Sparse coding and nonnegative matrix factorization (NMF) have revolutionized the area of music transcription. These methods usually decompose spectra from input signals as linear combinations of dictionary spectra. Often, the dictionary is either learned (as in NMF) or synthetic (e.g., harmonic templates, Gabor atoms, etc.).

Instead, what if you already have a massive overcomplete dictionary containing millions of well-labeled atoms from real-world sounds? Assuming that the dictionary is large and representative enough, there is no longer a need to learn. However, coding (i.e., finding the coefficients of the input with respect to the dictionary) remains a problem.

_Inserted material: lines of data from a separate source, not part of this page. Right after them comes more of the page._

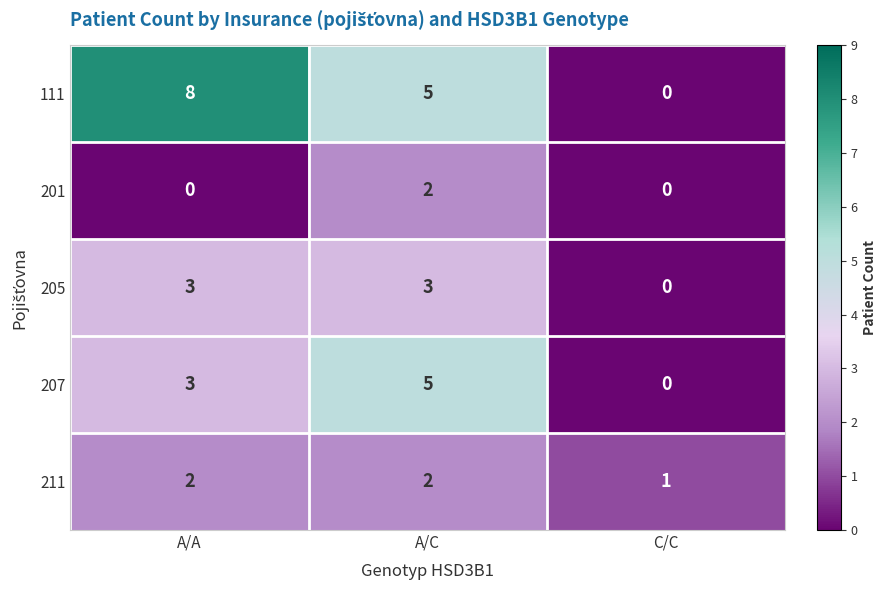

Is it true that 111 equals 8 at A/A?

True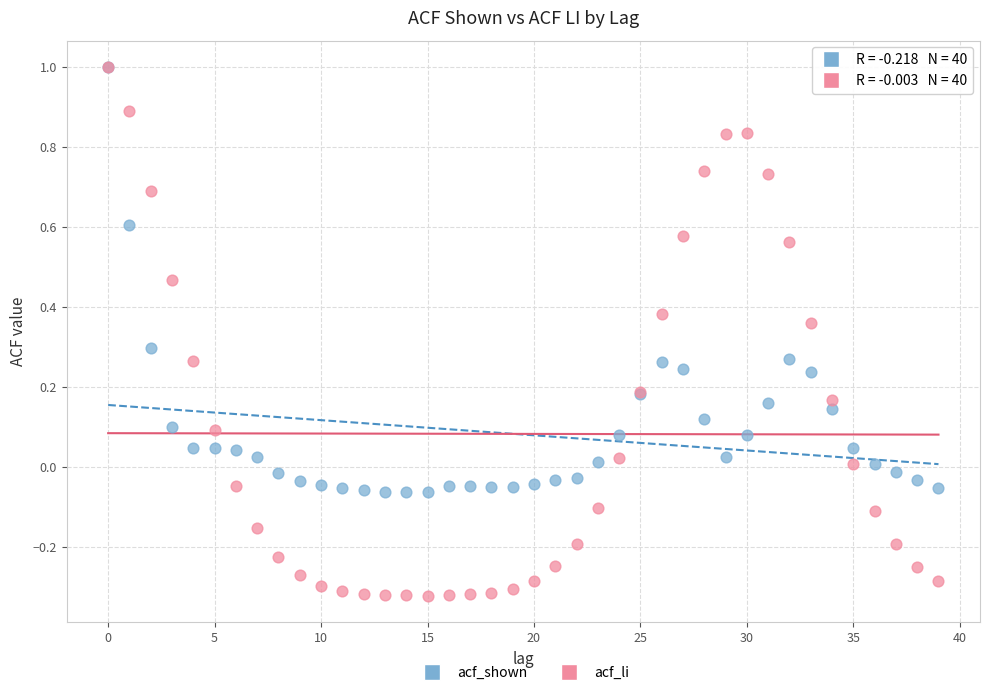

What are all the series names shown in the legend?

acf_shown, acf_li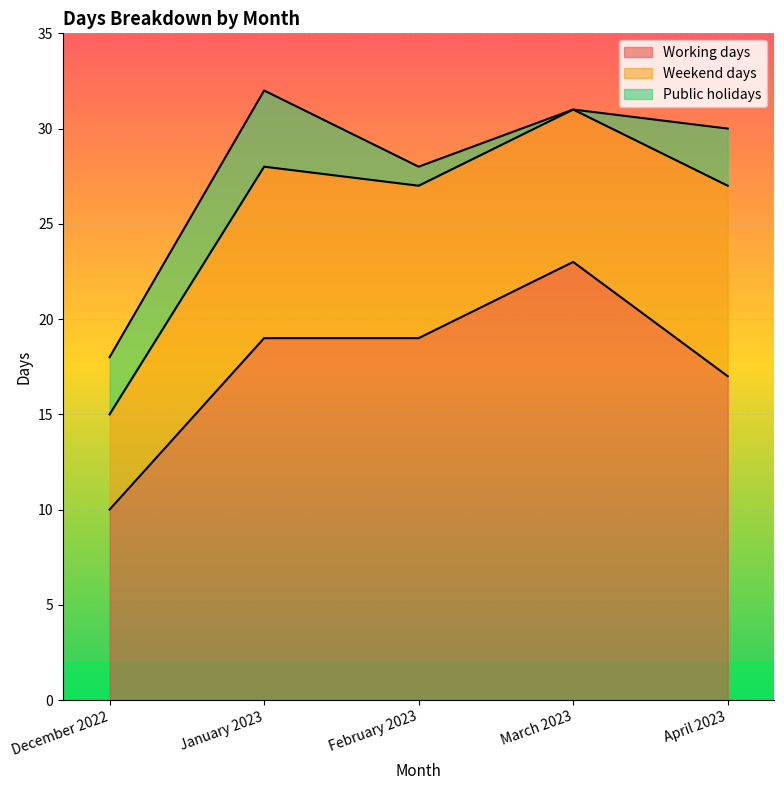

True or false: Working days has a value of 8 at April 2023.

False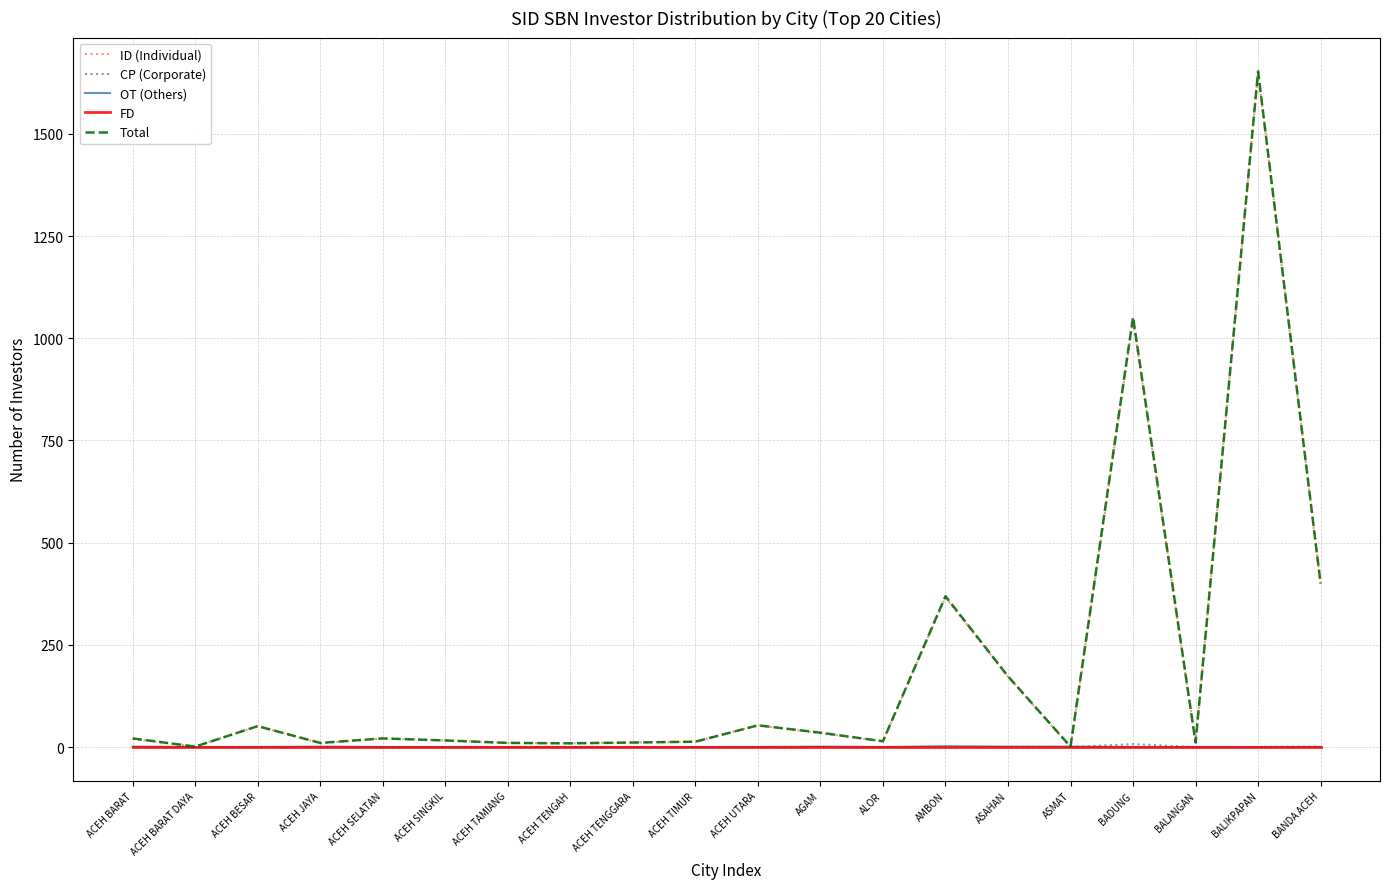

What is the spread (max minus min) of values at ACEH TIMUR?

13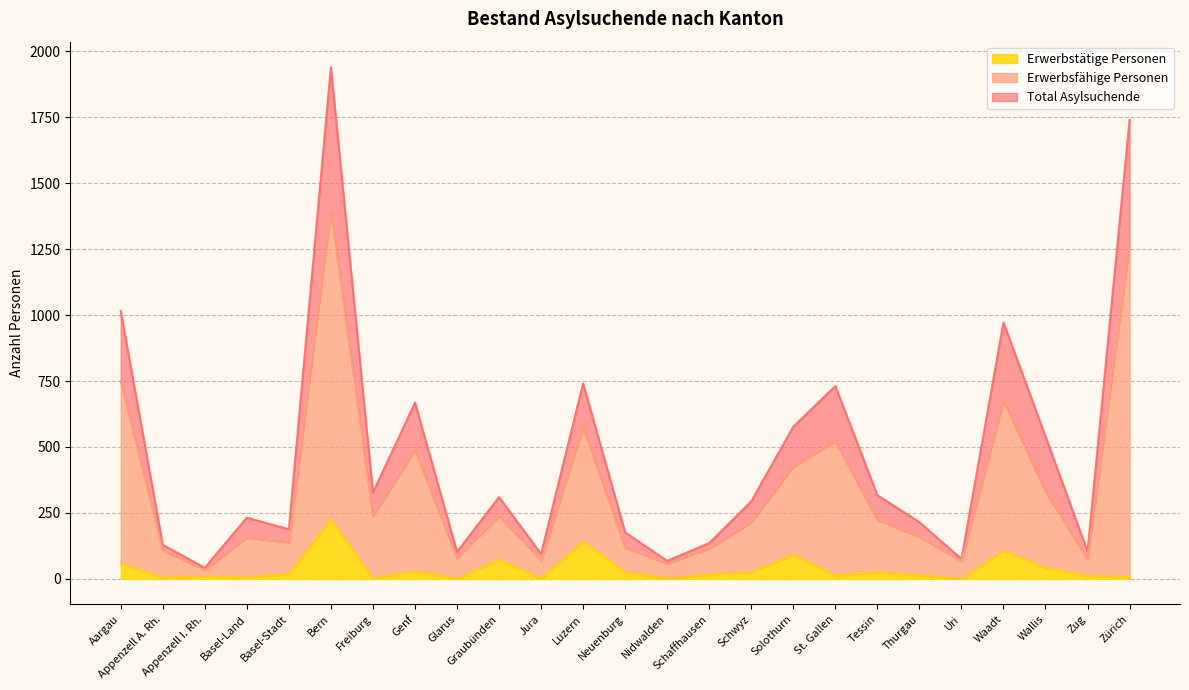

Rank the series at Aargau from highest to lowest value.

Total Asylsuchende, Erwerbsfähige Personen, Erwerbstätige Personen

With such a large dictionary, complexity becomes an issue.

We propose a method called Approximate Matching Pursuit (AMP) which allows you to efficiently obtain a sparse decomposition of an input vector using a massive overcomplete dictionary. AMP is a simple variant of matching pursuit or orthogonal matching pursuit. However, instead of finding an exact match between the input (or residue) and the dictionary at each iteration, we only find an approximate match. In doing so, we sacrifice a bit of accuracy to obtain significant savings in computation.

Using AMP, we decomposed input spectra of containing overlapping harmonic sounds, where the amount of polyphony varies. Our results showed that, while retrieval performance is similar to orthogonal matching pursuit based upon F-measure, execution time and computation is reduced significantly.